According to a necropsy, Asher died with euthanasia in his system and his family said the veterinarian down the road was responsible.
“I mean, I would like for her to lose her license,” said Melissa Cupit, the mother of Asher’s owner, Anna Cupit. “I don’t think any other family should have to go through what we went through. I just want to see her not be able to do this again.”
Veterinarian Stacy Gowan was found guilty this week of poisoning Cupit’s daughter’s dog, Asher, in 2018.
The case started with the Lincoln County Sheriff’s Department and was taken to grand jury, since poisoning an animal is a felony. They sent it back down to justice court.
At one point the Attorney General’s Office was on the case, but a new administration back-burnered it, leaving the Cupits to wait to find out if they were just going to have to accept that their daughter’s beloved dog had been poisoned.
At the time Asher was killed, Gowan said she thought the dog had killed her chickens. There were other dogs in the neighborhood, as well as foxes and coyotes. She admitted to baiting some dog food with euthanasia drugs.
“There was never an apology,” said Melissa Cupit. “She never said she was sorry.”
We contacted Gowan at her home on Friday, but she didn’t want to speak.
The last three years have been strange for the Cupits, continuing to live next to Gowan. Cupit said it’s awkward to pass her on the road, and that the trees that used to block the line of sight between their houses had been taken down.
Meanwhile, they live in a state of fear for their animals.
“We had to put a fence up just because I’m scared to let my other dogs out just because I don’t let them out of my sight,” she said. “We’ve just- we’ve been scared.”
That fear comes in part from the fact that Gowan is a vet, entrusted with the well-being of animals, and yet she had allegedly poisoned Asher without flinching.
“I don’t understand how somebody who is in the profession that they’re in, to love animals, could do that, especially to a child’s animal,” Cupit said.

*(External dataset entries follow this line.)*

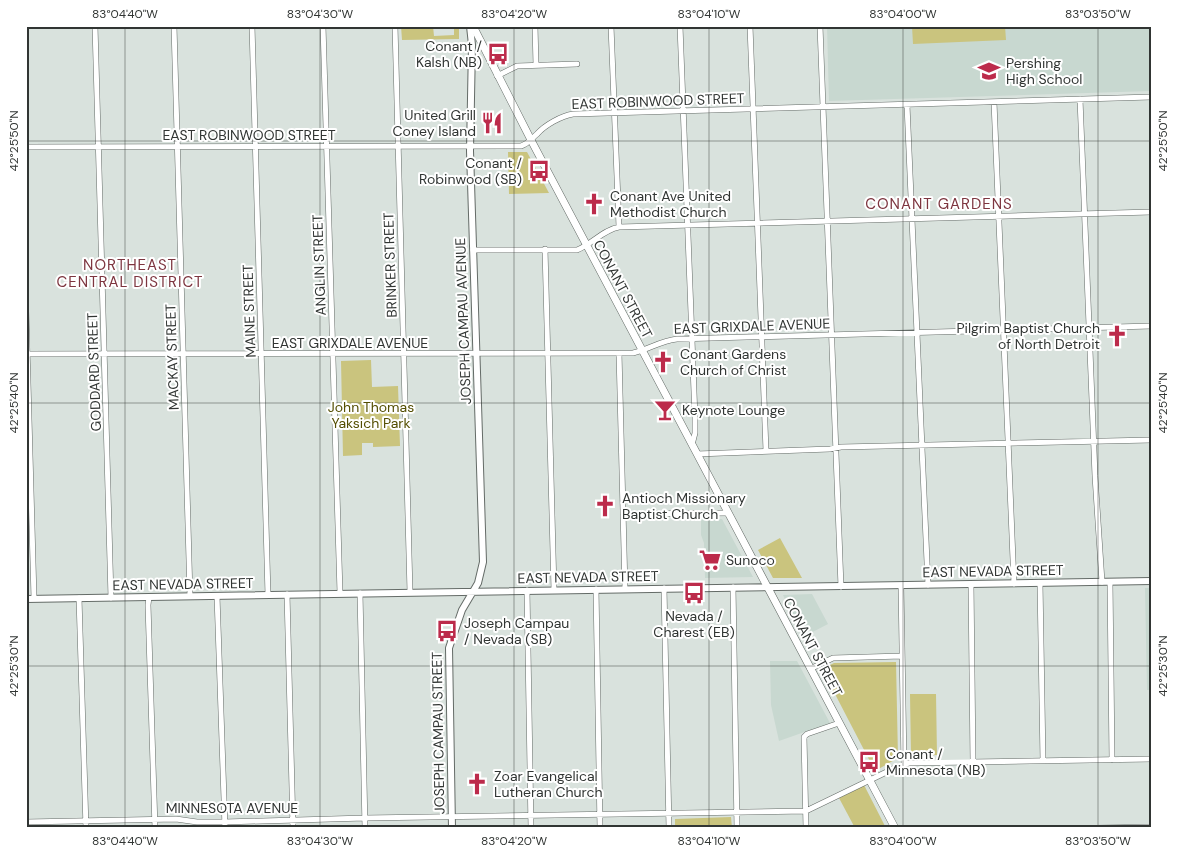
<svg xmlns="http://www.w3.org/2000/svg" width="1177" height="854" font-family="'DM Sans',sans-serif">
  <rect width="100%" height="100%" fill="#d9e2dd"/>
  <path fill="#c8d8d0" d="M 827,26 L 1150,26 L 1151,91 L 829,101 Z
    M 701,519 L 722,519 L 753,577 L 705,578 L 704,543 L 701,535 Z
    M 1145,588 L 1151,588 L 1151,690 L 1147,690 Z
    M 812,594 L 828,624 L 803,637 L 783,595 Z
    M 770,661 L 797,661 L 830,723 L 779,741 L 771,705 Z"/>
  <path fill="#cac47e" d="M 401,26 L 433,26 L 434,36 L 454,35 L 454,26 L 459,26 L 459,39 L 402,40 Z
    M 912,26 L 1005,26 L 1006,40 L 913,44 Z
    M 508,152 L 527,152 L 549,193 L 509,194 Z
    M 371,360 L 372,387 L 398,386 L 400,446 L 373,447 L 373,443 L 362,443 L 362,455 L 343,456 L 341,361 Z
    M 780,538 L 802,578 L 773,578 L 758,550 Z
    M 896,662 L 898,758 L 875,771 L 822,669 L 834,663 Z
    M 910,694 L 936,694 L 937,755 L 911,756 Z
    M 864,785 L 886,828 L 855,828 L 839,798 Z
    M 731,817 L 732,828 L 675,828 L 675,819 Z"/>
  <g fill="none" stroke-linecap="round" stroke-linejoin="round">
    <g stroke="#646b67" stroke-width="6">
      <path id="minor" d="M 95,26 L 111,598
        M 174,26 L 190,596
        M 252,26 L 268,595
        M 323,26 L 340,593
        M 395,26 L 410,592
        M 535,26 L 536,65
        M 611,26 L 619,227
        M 680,26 L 695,418 L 695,433 L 692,445
        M 750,26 L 766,451
        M 820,26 L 841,587
        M 497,76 L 517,66 L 577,64
        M 1080,99 L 1095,476 L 1102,582
        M 994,102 L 1014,584
        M 907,105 L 928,585
        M 26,147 L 521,146 C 528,144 531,139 537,134 C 545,125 561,116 573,114 L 1151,97
        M 545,249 L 554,590
        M 473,250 L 577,250 C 592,244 603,230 619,227 L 1151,212
        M 26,311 L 34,598
        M 619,353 L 625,589
        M 26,354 L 633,353 C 650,349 660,341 677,339 L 1151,326
        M 697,454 L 830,449 L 841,447 L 1151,440
        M 623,514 L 728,513
        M 1110,582 L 1112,760
        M 1040,583 L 1043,761
        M 971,584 L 973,762
        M 901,586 L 904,764
        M 733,587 L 737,828
        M 664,588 L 669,828
        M 596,589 L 600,828
        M 527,590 L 531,828
        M 360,593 L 365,828
        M 287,594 L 293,828
        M 217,596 L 225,828
        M 149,597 L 148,605 L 155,828
        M 79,598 L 86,828
        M 810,669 L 833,658 L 902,656
        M 26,822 L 176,819 L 197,822 L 225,822 L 365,818 L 806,811 L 899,766 L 909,763 L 1151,759
        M 806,828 L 804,737 L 807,734 L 839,723
        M 1097,828 L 1151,827"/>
    </g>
    <g stroke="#646b67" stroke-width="8">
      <path id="tertiary" d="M 26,599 L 1151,581
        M 452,828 L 449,648 L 462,610 L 478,583 L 483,562 L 470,151 L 472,45 L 470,26"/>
    </g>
    <g stroke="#646b67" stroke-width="8">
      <path id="secondary" d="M 473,26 L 531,140 L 895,828"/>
    </g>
    <use href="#minor" stroke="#fff" stroke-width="5"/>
    <use href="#tertiary" stroke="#fff" stroke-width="6"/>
    <use href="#secondary" stroke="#fff" stroke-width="7"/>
  </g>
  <path fill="none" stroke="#313533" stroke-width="1" stroke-opacity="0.45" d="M 125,26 L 125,828M 320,26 L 320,828M 514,26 L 514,828M 709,26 L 709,828M 903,26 L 903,828M 1098,26 L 1098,828M 26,141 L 1151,141M 26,403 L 1151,403M 26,666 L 1151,666"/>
  <defs>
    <g id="bus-bare" transform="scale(1.725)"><path d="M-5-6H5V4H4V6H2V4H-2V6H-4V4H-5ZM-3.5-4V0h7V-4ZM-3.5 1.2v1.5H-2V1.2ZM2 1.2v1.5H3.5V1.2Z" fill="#bc2b4b" stroke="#fff" stroke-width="2.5" paint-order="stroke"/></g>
    <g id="school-bare" transform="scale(1.725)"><path d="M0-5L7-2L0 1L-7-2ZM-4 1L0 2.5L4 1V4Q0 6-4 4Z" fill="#bc2b4b" stroke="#fff" stroke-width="2.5" paint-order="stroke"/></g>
    <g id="restaurant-bare" transform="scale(1.725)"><path d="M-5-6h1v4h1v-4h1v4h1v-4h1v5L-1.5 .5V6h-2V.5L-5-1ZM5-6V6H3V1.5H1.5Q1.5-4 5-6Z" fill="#bc2b4b" stroke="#fff" stroke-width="2.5" paint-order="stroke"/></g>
    <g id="church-bare" transform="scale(1.725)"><path d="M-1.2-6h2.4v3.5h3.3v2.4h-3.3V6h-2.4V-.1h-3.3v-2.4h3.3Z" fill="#bc2b4b" stroke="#fff" stroke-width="2.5" paint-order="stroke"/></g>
    <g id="bar-bare" transform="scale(1.725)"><path d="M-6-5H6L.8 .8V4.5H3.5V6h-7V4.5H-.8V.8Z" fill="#bc2b4b" stroke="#fff" stroke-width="2.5" paint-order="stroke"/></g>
    <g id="supermarket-bare" transform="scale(1.725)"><path d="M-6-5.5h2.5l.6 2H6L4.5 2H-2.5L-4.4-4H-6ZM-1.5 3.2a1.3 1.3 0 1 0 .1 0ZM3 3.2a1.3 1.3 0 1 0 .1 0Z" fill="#bc2b4b" stroke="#fff" stroke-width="2.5" paint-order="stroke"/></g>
  </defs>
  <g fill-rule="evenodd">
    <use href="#bus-bare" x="498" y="54"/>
    <use href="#school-bare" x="989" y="71"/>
    <use href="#restaurant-bare" x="492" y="123"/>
    <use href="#bus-bare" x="539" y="171"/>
    <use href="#church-bare" x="594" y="204"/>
    <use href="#church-bare" x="1117" y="336"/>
    <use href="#church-bare" x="663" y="362"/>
    <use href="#bar-bare" x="665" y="410"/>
    <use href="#church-bare" x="605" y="506"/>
    <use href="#supermarket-bare" x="710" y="560"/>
    <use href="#bus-bare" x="694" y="593"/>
    <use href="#bus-bare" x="447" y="631"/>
    <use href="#bus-bare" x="869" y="762"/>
    <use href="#church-bare" x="477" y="784"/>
  </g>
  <g text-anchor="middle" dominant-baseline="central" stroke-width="4" stroke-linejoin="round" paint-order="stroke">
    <g font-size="14" fill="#313533" stroke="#fff" text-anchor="start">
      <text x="482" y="46" text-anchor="end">Conant /<tspan x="482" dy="16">Kalsh (NB)</tspan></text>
      <text x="1006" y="63">Pershing<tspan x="1006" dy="16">High School</tspan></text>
      <text x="476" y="115" text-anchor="end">United Grill<tspan x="476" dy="16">Coney Island</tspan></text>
      <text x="522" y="163" text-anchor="end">Conant /<tspan x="522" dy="16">Robinwood (SB)</tspan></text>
      <text x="610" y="196">Conant Ave United<tspan x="610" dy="16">Methodist Church</tspan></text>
      <text x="1100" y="328" text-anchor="end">Pilgrim Baptist Church<tspan x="1100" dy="16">of North Detroit</tspan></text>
      <text x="680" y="354">Conant Gardens<tspan x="680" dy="16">Church of Christ</tspan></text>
      <text x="682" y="410">Keynote Lounge</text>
      <text x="622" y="498">Antioch Missionary<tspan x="622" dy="16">Baptist Church</tspan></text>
      <text x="726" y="560">Sunoco</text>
      <text x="694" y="616" text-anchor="middle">Nevada /<tspan x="694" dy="16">Charest (EB)</tspan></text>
      <text x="464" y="623">Joseph Campau<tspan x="464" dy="16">/ Nevada (SB)</tspan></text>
      <text x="886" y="754">Conant /<tspan x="886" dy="16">Minnesota (NB)</tspan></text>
      <text x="494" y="776">Zoar Evangelical<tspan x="494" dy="16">Lutheran Church</tspan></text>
    </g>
    <g font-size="14" fill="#313533" stroke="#fff">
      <text transform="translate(658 101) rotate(-2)">EAST ROBINWOOD STREET</text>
      <text x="249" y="135">EAST ROBINWOOD STREET</text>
      <text transform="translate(319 265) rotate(-92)">ANGLIN STREET</text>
      <text transform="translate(390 265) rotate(-92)">BRINKER STREET</text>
      <text transform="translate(623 289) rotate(62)">CONANT STREET</text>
      <text transform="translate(249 311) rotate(-92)">MAINE STREET</text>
      <text transform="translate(463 321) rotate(-92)">JOSEPH CAMPAU AVENUE</text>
      <text transform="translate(752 326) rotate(-2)">EAST GRIXDALE AVENUE</text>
      <text x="350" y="343">EAST GRIXDALE AVENUE</text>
      <text transform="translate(172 357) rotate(-92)">MACKAY STREET</text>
      <text transform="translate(94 372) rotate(-92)">GODDARD STREET</text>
      <text transform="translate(993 571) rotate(-1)">EAST NEVADA STREET</text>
      <text transform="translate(588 577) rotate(-1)">EAST NEVADA STREET</text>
      <text transform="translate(183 584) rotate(-1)">EAST NEVADA STREET</text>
      <text transform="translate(813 647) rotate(62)">CONANT STREET</text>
      <text transform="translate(438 733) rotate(-91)">JOSEPH CAMPAU STREET</text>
      <text x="232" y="808">MINNESOTA AVENUE</text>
    </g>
    <g font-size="14" fill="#544e02" stroke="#fff">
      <text x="371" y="407">John Thomas<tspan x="371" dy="16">Yaksich Park</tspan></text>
    </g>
    <g font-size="15" letter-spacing="1" fill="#7d353f" stroke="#fff">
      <text x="939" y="204">CONANT GARDENS</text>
      <text x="130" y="265">NORTHEAST<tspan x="130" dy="17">CENTRAL DISTRICT</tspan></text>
    </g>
  </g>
  <rect width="1177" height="854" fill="none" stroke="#ffffff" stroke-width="55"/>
  <rect x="28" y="28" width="1122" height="798" fill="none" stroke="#313533" stroke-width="2"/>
  <g font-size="12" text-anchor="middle" fill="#313533">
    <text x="125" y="18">83°04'40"W</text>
    <text x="320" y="18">83°04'30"W</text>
    <text x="514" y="18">83°04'20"W</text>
    <text x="709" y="18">83°04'10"W</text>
    <text x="903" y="18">83°04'00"W</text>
    <text x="1098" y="18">83°03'50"W</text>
    <text transform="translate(14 141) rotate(-90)" y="4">42°25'50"N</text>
    <text transform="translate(1163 141) rotate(-90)" y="4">42°25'50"N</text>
    <text transform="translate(14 403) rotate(-90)" y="4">42°25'40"N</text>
    <text transform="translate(1163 403) rotate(-90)" y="4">42°25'40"N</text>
    <text transform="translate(14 666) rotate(-90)" y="4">42°25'30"N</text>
    <text transform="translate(1163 666) rotate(-90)" y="4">42°25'30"N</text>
    <text x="125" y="845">83°04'40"W</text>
    <text x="320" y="845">83°04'30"W</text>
    <text x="514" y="845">83°04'20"W</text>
    <text x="709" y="845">83°04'10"W</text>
    <text x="903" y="845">83°04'00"W</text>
    <text x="1098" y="845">83°03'50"W</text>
  </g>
</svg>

That is what differentiates the case from some others, said Sheriff Steve Rushing. It’s the public trust the position garners.
“Well of course if you’re in that field, if you’re a veterinarian, then you’re held to a higher standard to take care of animals just like if you’re a police officer then you’re held to a higher standard,” he said.
We spoke with Board of Animal Medicine Executive Director Nancy Christiansen, who says this case has been on their radar for sometime, but now that there’s a guilty verdict, they will be looking deeper into it.
Since losing Asher, Anna took a while to be able to love an animal again. She finally has a new pet, her mother said. But there’s very little like the love between a girl and her first dog.
Melissa Cupit says hopefully her family can start to put this behind them.
“It’s just relief. We’re happy for the guilty,” she said.